Document section:
________________

I would say the same that I said the first time, and the second time, and the third time,... that I was asked about that.
where is your first second third or 4, 5, 6, 7, 8, time (quote and link so that i can check check them)
i got it
all these are located in imaginary land
gotcha
i will say again ( instead of just saying that i already said it 20 times ) reduce the dose
A genius doesn't make claims about hardware and latter ask which is the hardware configuration.
Juan, post one single shred of anything you are saying to be true, is true.
When you cannot...take your ball and go home, because you are not contributing useful information to the x86 AMD conversation topic. Take your ARM nonsense, and go do whatever it is you do in your spare time besides troll this forum.
And now you decide that a thread about future AMD products is now "the x86 AMD conversation topic". One half of AMD CPU/APU products cannot be discussed because you don't like them? :lol:
8350rocks :
I am going to have to go over to the S|A forums and see what they did to get rid of you.
This is funny because we are currently discussing on the K12 thread and several posters here agreed with me that they want a 8-core ARM APU. Why don't go there and explain us your "K12 != ARM" and your "ARM cannot scale up" fantasies.
It is not about confounding frequency with transfer rate, because what is being used above is 2.133 GHz not 2.133 GT/s. You are the one that remains confused about both concepts.

________________

Data provided:
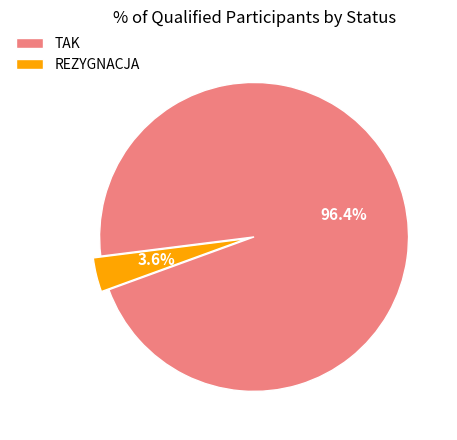

Is there a majority slice in this chart?

Yes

________________

Instruction:
Reproduce the stretch of the AMD forum thread from "I would say" through "check check them)". The data stands apart from the forum thread and is separate material.

Solution to the problem:
I would say the same that I said the first time, and the second time, and the third time,... that I was asked about that.
where is your first second third or 4, 5, 6, 7, 8, time (quote and link so that i can check check them)